::: SUPPLIED MATERIAL :::

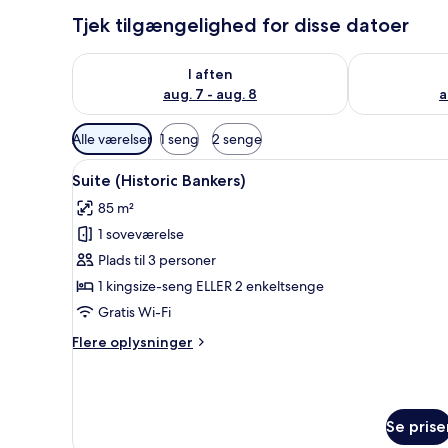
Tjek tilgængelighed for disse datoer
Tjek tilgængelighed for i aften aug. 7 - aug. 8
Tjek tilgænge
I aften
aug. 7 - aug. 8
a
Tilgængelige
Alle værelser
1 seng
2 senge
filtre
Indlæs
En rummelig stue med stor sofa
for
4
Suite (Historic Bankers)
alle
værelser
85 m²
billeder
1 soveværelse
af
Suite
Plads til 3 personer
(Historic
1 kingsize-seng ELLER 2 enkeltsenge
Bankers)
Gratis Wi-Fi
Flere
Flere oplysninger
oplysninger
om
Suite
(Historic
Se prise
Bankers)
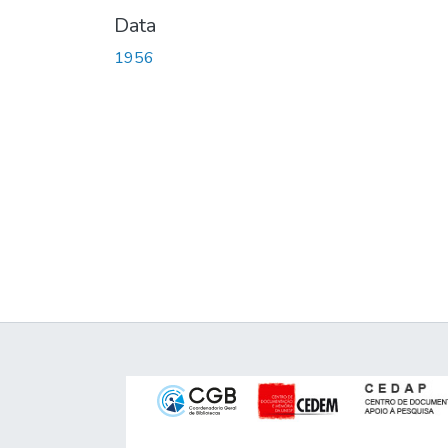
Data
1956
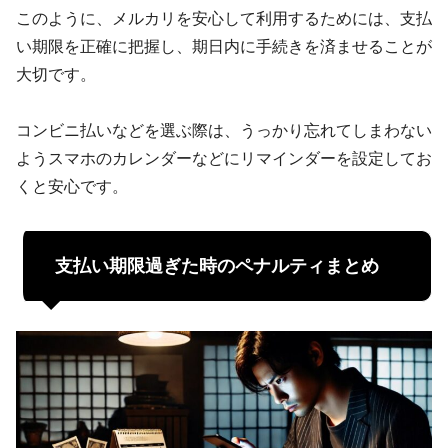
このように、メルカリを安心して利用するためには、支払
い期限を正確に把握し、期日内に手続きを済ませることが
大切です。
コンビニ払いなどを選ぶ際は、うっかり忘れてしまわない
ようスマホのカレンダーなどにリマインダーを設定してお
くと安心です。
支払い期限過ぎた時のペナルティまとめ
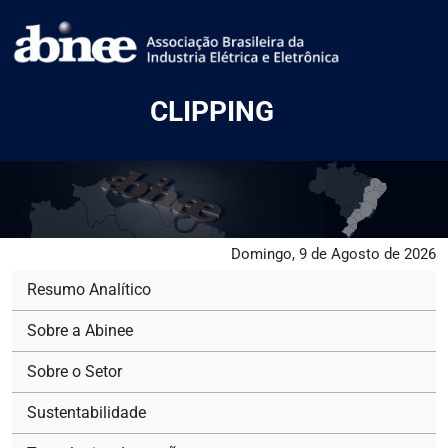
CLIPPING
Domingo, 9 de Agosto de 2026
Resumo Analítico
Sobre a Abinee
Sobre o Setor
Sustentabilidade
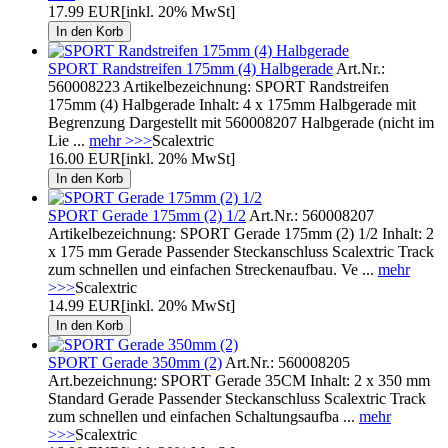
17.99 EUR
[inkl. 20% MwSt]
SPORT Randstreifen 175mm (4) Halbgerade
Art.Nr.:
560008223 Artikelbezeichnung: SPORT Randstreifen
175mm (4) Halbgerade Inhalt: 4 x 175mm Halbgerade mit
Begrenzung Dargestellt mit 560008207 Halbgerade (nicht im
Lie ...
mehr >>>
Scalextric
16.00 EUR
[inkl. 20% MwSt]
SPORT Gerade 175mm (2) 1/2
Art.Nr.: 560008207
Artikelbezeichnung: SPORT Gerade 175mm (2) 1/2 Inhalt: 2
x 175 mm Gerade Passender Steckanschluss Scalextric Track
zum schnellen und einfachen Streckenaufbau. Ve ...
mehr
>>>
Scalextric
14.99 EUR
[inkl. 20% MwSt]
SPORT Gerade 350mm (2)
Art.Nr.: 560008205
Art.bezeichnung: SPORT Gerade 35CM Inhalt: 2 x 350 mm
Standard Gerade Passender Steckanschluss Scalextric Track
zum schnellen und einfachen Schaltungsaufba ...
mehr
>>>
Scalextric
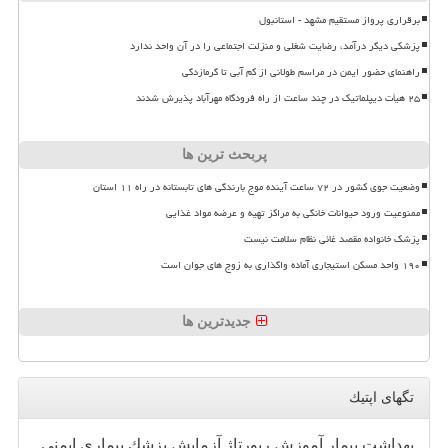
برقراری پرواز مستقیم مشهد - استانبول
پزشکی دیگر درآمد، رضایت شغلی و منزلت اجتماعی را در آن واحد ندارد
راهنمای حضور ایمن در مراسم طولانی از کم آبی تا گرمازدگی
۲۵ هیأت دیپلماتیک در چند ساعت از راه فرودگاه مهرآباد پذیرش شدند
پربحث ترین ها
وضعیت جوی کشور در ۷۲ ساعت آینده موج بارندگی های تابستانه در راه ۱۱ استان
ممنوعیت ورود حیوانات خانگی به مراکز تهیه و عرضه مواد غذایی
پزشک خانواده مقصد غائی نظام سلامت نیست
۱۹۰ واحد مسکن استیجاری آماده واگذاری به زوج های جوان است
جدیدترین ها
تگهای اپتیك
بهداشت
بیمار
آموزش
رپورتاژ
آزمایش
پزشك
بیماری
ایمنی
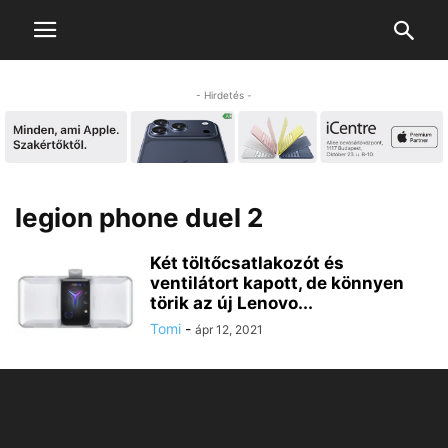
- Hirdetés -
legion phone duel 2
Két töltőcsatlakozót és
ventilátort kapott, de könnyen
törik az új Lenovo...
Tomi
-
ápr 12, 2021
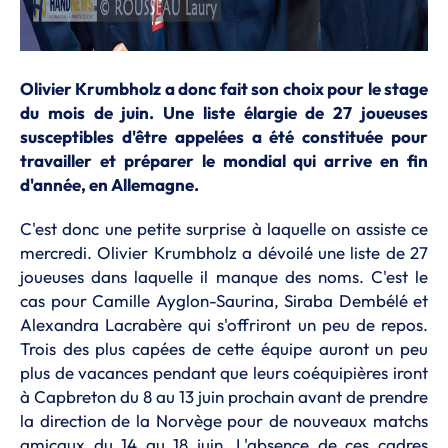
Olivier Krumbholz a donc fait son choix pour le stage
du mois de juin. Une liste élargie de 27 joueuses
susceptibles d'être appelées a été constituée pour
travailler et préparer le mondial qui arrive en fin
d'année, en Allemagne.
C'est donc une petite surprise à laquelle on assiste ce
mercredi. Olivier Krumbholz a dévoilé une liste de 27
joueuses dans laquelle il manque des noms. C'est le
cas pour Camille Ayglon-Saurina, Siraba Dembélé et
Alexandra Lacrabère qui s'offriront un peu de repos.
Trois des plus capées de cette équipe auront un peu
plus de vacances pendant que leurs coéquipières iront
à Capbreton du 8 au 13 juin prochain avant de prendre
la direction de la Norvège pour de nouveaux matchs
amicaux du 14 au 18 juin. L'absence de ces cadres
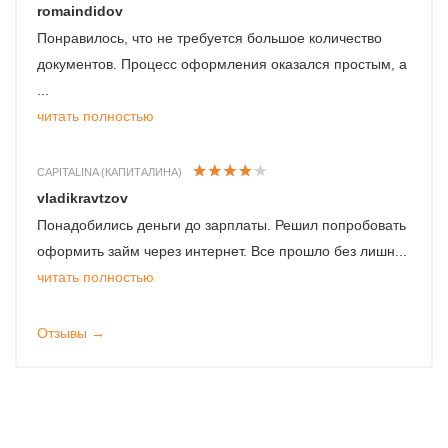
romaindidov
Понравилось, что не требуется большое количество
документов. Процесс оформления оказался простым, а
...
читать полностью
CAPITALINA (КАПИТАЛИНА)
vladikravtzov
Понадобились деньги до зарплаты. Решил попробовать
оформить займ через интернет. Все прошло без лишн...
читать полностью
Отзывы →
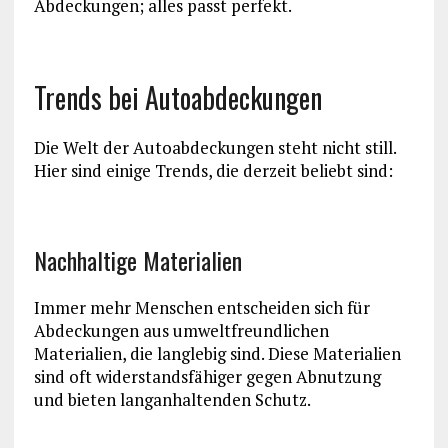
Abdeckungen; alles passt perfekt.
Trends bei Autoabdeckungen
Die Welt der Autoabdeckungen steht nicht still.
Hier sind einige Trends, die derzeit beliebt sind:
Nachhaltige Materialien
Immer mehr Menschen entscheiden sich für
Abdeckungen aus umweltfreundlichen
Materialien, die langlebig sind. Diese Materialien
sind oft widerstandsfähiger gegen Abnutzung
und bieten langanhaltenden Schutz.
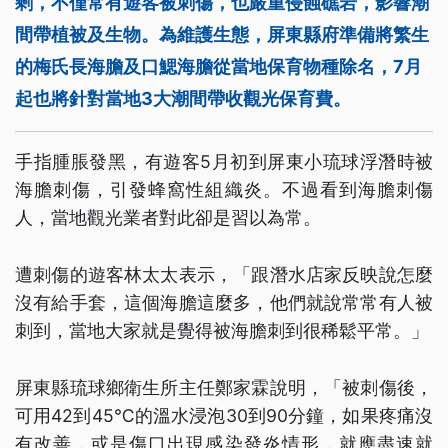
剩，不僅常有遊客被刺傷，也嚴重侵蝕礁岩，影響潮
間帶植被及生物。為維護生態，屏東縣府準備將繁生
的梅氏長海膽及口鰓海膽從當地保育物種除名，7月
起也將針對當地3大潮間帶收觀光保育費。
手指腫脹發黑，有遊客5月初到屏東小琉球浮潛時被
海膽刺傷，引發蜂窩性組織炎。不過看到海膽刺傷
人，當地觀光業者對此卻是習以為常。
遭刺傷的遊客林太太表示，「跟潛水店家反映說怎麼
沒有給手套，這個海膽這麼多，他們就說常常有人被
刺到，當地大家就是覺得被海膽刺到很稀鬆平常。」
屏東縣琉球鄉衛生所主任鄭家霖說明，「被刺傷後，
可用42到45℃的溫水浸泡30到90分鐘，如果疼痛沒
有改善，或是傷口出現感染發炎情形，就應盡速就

:::
::: SUPPLIED MATERIAL :::

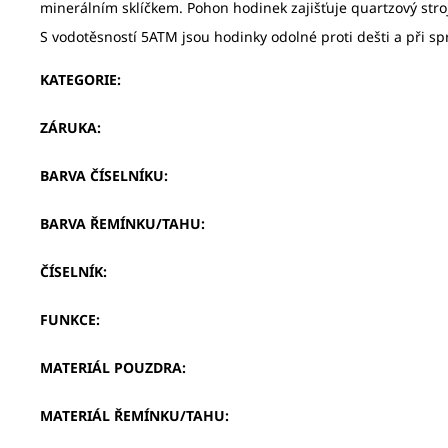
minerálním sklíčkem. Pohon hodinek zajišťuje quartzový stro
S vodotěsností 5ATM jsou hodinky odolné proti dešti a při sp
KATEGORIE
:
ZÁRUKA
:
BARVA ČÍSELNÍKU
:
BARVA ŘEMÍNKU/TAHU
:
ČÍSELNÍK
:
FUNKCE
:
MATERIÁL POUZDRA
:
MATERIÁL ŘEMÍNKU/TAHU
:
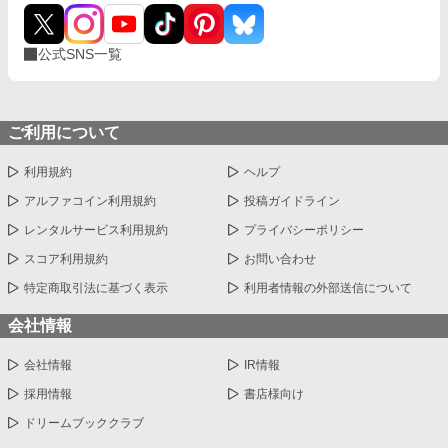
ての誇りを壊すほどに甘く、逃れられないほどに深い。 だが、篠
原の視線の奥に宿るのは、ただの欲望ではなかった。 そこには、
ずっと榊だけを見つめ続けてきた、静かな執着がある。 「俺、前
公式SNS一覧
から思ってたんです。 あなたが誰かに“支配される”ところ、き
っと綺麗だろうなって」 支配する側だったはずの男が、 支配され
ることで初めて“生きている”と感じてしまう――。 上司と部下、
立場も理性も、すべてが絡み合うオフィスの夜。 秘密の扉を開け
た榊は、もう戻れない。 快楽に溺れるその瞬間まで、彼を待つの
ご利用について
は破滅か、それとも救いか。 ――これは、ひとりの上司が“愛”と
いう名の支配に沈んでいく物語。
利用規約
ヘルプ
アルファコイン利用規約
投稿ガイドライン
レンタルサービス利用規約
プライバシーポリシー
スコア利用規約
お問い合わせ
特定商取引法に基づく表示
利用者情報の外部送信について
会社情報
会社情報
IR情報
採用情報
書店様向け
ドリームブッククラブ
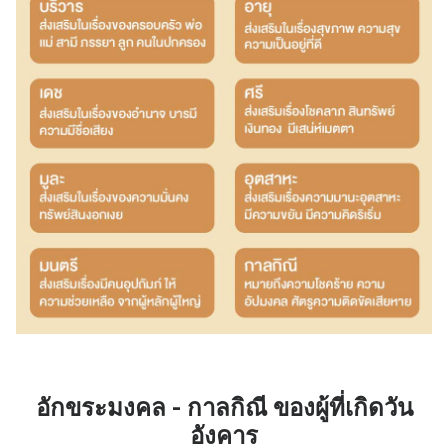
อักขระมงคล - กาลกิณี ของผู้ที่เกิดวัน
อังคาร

:::

Can you lay out the material between the lines holding "Tjek tilgængelighed for disse datoer" and "Sustentabilidade", inclusive, as a Markdown table with the columns Row and Line, one numbered row per line? Skip blank lines and leave the pictures out.

▶ EXPECTED OUTPUT
| Row | Line |
|---|---|
| 1 | Tjek tilgængelighed for disse datoer |
| 2 | Tjek tilgængelighed for i aften aug. 7 - aug. 8 |
| 3 | Tjek tilgænge |
| 4 | I aften |
| 5 | aug. 7 - aug. 8 |
| 6 | a |
| 7 | Tilgængelige |
| 8 | Alle værelser |
| 9 | 1 seng |
| 10 | 2 senge |
| 11 | filtre |
| 12 | Indlæs |
| 13 | En rummelig stue med stor sofa |
| 14 | for |
| 15 | 4 |
| 16 | Suite (Historic Bankers) |
| 17 | alle |
| 18 | værelser |
| 19 | 85 m² |
| 20 | billeder |
| 21 | 1 soveværelse |
| 22 | af |
| 23 | Suite |
| 24 | Plads til 3 personer |
| 25 | (Historic |
| 26 | 1 kingsize-seng ELLER 2 enkeltsenge |
| 27 | Bankers) |
| 28 | Gratis Wi-Fi |
| 29 | Flere |
| 30 | Flere oplysninger |
| 31 | oplysninger |
| 32 | om |
| 33 | Suite |
| 34 | (Historic |
| 35 | Se prise |
| 36 | Bankers) |
| 37 | Data |
| 38 | 1956 |
| 39 | このように、メルカリを安心して利用するためには、支払 |
| 40 | い期限を正確に把握し、期日内に手続きを済ませることが |
| 41 | 大切です。 |
| 42 | コンビニ払いなどを選ぶ際は、うっかり忘れてしまわない |
| 43 | ようスマホのカレンダーなどにリマインダーを設定してお |
| 44 | くと安心です。 |
| 45 | 支払い期限過ぎた時のペナルティまとめ |
| 46 | CLIPPING |
| 47 | Domingo, 9 de Agosto de 2026 |
| 48 | Resumo Analítico |
| 49 | Sobre a Abinee |
| 50 | Sobre o Setor |
| 51 | Sustentabilidade |